Commentaire sur le premier Livre des Rois. Tome III (III, 38 - IV, 78), éd. A. de Vogüé
Grégoire le Grand, (Pierre de Cava)Histoire de la pensée - Recenseur : Albert Chapelle s.j.
La section commentée (1 R 4,1- 9,2) est relativement brève et va des désastres de la guerre d'Israël avec les Philistins à la désignation de Saül lors de la judicature de Samuel. Le commentaire datant effectivement du XIIe siècle a toutes les caractéristiques d'une élaboration érudite et ingénieuse, même si elle demeure pétrie de sève biblique et de saveur patristique. La lettre de l'histoire contient bien des sens cachés qui ne se dévoilent que dans le temps de l'Église (I, p. 15): le sens spirituel développé dans la IVe section est d'abord typologique (III,38-72). Dans les Israélites vaincus par les Philistins, l'A. voit la figure des Juifs incrédules du Nouveau Testament tandis que l'Arche prise par les Philistins signifie l'Ancienne Loi «tombée aux mains des Païens pécheurs, mais convertis du paganisme et passés du littéralisme juif à l'interprétation spirituelle de l'Église» (p. 13). Ce long texte (p. 35-119), parfois intolérable, mérite la méditation du théologien soucieux de ne rien laisser se perdre de la tradition ancienne alors même qu'elle se trouve aujourd'hui renouvelée par le mystère d'Israël. L'interprétation morale ou ecclésiologique des chemins de la perfection apparaîtra plus habituelle.
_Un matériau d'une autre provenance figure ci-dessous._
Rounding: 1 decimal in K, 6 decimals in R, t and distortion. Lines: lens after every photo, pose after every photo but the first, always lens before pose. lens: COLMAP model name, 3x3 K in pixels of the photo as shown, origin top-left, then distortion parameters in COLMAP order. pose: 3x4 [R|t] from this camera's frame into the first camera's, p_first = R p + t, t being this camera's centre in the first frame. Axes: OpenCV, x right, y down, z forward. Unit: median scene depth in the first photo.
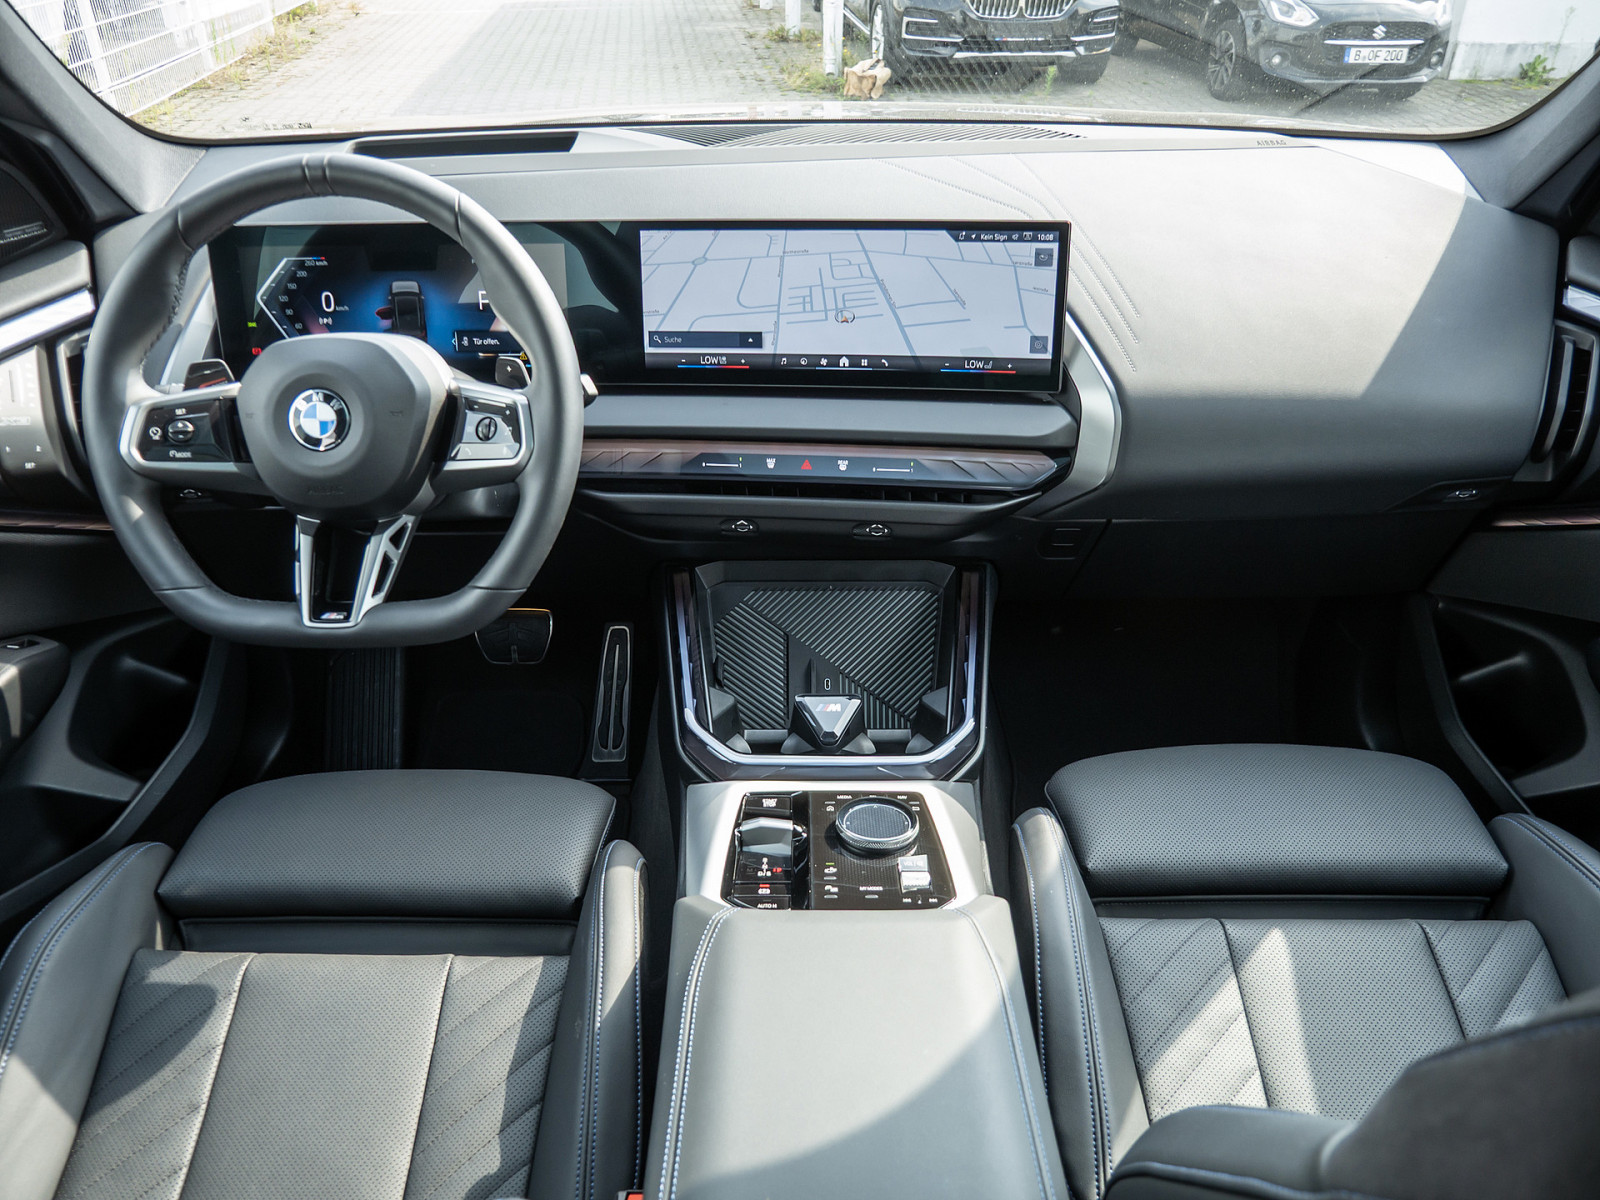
lens RADIAL K [[1145.9, 0, 800.0], [0, 1145.9, 600.0], [0, 0, 1]] dist [-0.048700, 0.004100]
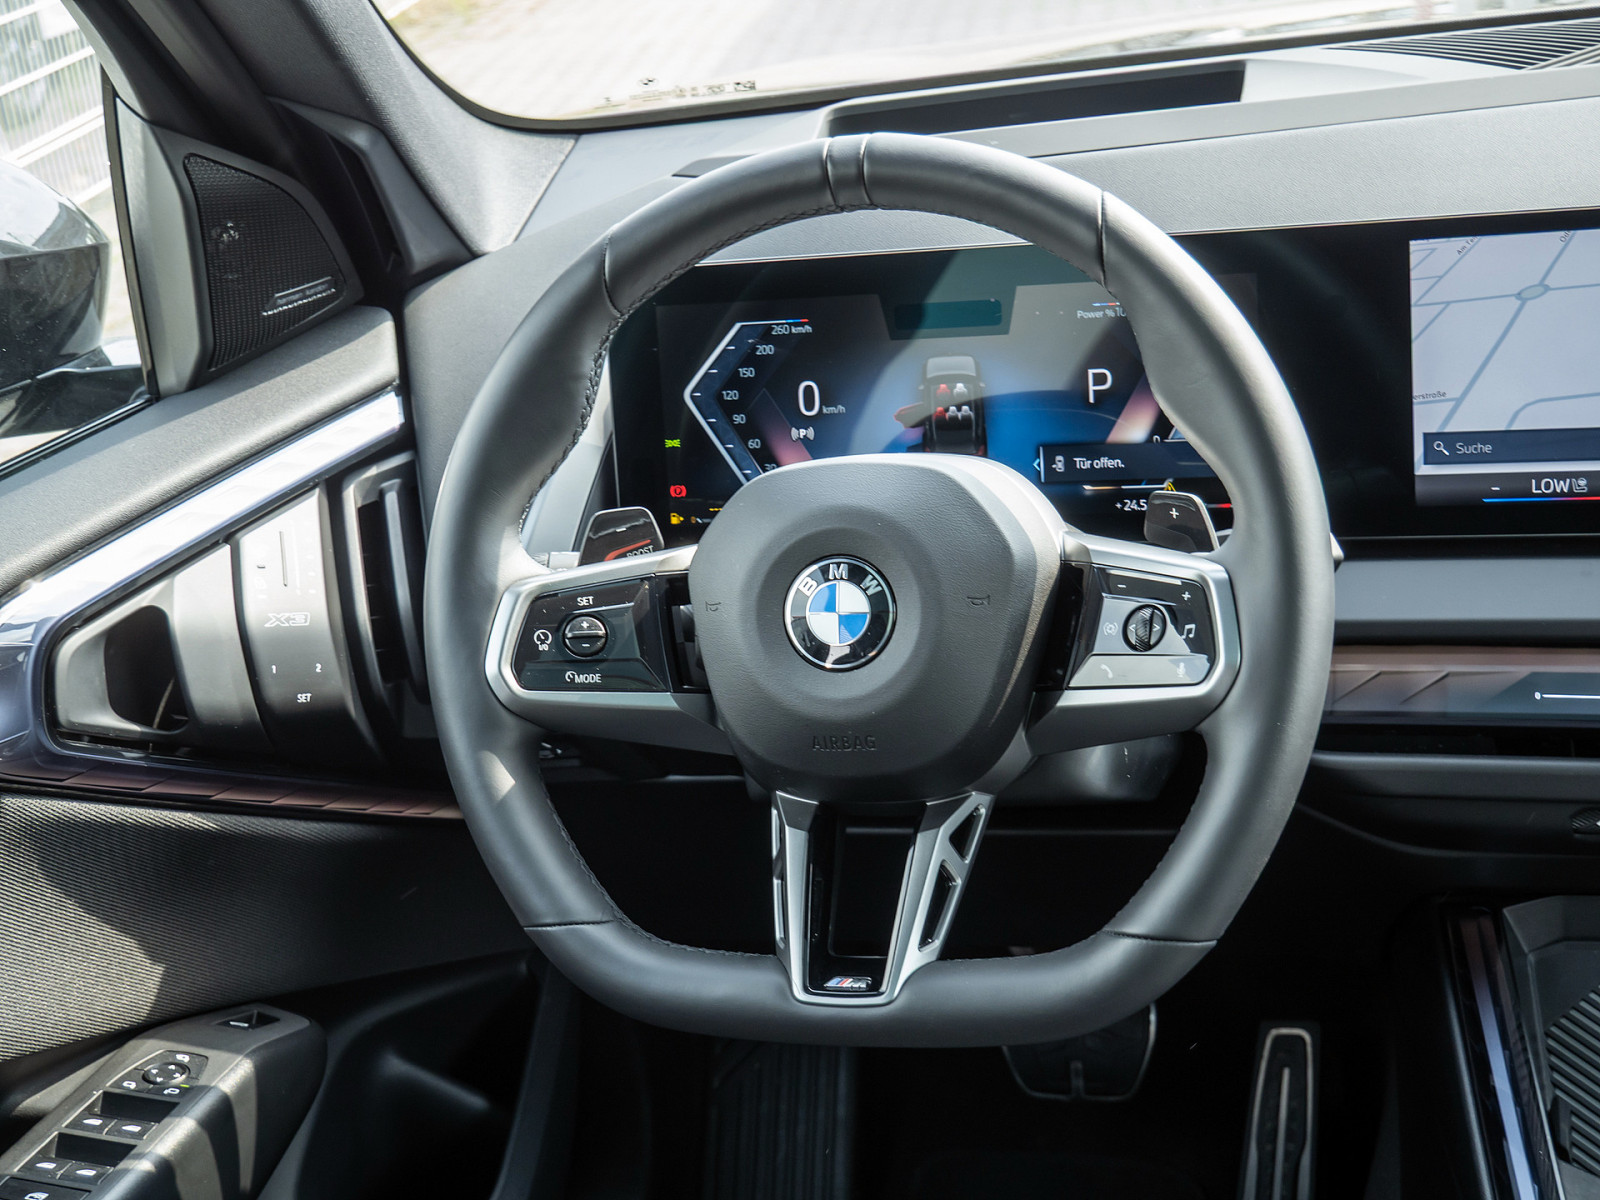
lens RADIAL K [[2364.6, 0, 800.0], [0, 2364.6, 600.0], [0, 0, 1]] dist [0.012555, -0.098073]
pose [[0.957281, -0.016617, -0.288682, -0.110771], [-0.029946, 0.987282, -0.156134, 0.010248], [0.287605, 0.158109, 0.944608, -0.063907]]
La section suivante (IV,1-78) présente trois exégèses successives du même texte (1 R 8,1 - 9,2). D'abord littérale (au sens dit), «l'interprétation devient ensuite spirituelle et elle se dédouble… en un sens négatif (IV,15-38): le «droit du roi» y devient une allégorie des méfaits causés par les mauvais prélats de l'Église et un sens positif (IV,39-78): les qualités du roi y sont considérées globalement comme une image du chef de l'Église éminent. Le commentaire laisse une grande place aux réalités ecclésiales du temps, sacerdoce et administration des sacrements, vie monastique et contemplative. L'introduction parle encore de S. Grégoire et de son «secrétaire», l'abbé de Ravenne, même si A. de Vogüé s'étonne de voir citer au VIe siècle la règle bénédictine (p. 24). Le Christ et l'Esprit ne sont guère nommés (cf. IV,54,3) dans la section IV: la source de l'exégèse spirituelle reste ainsi comme en aval de ce discours abondant, polémique, souvent convenu.
Peut-on s'étonner de voir traduire Unus solus par «un seul homme» (61,1)? - A. Chapelle, S.J.